● **Entries taken from a collection**:
-*-
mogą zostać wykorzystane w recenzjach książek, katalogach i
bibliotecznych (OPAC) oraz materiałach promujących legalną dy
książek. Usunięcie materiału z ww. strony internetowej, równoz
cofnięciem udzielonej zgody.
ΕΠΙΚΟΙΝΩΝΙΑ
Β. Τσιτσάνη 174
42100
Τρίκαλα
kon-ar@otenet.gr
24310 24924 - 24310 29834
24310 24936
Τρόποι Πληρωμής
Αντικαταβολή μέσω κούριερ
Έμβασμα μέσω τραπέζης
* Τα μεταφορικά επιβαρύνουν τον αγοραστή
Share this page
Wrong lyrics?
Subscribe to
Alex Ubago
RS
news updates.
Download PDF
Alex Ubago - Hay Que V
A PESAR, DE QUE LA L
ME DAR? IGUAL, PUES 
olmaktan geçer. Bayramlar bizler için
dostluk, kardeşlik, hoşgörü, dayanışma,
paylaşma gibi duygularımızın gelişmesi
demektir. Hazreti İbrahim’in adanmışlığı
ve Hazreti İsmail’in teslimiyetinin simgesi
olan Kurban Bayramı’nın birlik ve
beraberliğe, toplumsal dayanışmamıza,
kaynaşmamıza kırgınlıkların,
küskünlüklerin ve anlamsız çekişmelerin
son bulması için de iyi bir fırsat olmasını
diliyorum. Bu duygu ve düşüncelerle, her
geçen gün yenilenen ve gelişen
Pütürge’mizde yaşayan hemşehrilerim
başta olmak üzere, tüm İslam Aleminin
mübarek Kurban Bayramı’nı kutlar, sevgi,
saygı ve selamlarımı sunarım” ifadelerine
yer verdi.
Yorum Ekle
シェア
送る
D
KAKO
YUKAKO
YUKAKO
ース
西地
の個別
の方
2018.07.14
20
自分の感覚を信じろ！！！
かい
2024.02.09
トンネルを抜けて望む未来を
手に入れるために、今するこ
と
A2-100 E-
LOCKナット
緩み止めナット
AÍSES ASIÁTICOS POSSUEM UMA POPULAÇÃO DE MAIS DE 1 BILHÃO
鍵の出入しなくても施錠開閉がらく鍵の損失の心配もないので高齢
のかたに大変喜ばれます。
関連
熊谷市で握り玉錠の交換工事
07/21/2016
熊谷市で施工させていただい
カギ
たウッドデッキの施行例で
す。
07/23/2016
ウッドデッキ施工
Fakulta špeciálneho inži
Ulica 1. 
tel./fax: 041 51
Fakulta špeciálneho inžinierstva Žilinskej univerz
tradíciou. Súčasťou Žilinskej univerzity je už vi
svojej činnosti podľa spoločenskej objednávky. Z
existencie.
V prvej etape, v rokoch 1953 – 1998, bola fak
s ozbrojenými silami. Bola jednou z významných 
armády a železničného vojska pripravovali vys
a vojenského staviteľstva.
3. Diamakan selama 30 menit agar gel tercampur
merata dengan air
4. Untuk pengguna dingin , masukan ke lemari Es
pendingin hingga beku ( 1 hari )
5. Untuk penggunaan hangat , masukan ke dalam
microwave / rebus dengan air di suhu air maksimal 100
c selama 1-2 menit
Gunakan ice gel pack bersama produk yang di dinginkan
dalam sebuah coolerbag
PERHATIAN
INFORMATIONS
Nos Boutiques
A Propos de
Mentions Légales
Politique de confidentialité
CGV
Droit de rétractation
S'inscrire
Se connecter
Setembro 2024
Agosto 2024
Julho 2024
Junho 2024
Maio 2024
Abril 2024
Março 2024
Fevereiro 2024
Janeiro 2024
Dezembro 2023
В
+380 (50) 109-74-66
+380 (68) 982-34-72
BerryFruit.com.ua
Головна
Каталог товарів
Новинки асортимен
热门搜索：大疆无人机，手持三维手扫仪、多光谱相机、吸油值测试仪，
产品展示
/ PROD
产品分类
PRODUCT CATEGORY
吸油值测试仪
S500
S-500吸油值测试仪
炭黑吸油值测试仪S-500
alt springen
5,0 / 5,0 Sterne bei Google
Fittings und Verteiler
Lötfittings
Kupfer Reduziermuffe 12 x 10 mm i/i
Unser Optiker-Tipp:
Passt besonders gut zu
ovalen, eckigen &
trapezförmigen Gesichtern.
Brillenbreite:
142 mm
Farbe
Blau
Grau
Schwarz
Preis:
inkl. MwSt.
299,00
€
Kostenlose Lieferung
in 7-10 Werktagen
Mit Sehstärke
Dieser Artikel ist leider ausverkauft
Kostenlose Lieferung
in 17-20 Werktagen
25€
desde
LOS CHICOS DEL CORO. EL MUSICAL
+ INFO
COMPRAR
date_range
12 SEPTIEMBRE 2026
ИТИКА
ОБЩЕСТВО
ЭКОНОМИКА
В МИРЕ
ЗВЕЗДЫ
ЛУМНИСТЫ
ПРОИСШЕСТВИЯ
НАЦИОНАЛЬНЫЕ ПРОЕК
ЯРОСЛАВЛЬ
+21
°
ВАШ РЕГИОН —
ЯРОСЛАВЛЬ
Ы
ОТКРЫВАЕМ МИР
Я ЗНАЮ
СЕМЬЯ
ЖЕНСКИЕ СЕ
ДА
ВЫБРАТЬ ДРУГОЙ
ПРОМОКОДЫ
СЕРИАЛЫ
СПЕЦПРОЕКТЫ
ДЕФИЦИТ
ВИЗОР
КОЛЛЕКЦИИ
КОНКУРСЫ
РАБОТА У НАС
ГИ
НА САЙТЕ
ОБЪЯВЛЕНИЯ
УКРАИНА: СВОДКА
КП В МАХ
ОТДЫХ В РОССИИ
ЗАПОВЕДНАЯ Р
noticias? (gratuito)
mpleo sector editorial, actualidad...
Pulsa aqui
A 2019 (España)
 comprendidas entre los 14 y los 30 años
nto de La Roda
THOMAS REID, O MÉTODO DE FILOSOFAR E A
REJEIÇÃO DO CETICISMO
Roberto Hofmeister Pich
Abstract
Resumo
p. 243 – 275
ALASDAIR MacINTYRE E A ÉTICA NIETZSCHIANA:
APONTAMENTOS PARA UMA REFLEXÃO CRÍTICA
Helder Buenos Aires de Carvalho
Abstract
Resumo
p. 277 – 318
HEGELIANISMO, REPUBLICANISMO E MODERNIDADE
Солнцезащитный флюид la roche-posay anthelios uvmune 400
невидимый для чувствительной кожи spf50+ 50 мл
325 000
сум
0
-*-
● **EXERCISE OBJECTIVE**: From the very first line of the records down to the line with "24310 24936", please write out each line exactly, including both ends and no other lines.

● **REPLY TO THE TASK**:
mogą zostać wykorzystane w recenzjach książek, katalogach i
bibliotecznych (OPAC) oraz materiałach promujących legalną dy
książek. Usunięcie materiału z ww. strony internetowej, równoz
cofnięciem udzielonej zgody.
ΕΠΙΚΟΙΝΩΝΙΑ
Β. Τσιτσάνη 174
42100
Τρίκαλα
kon-ar@otenet.gr
24310 24924 - 24310 29834
24310 24936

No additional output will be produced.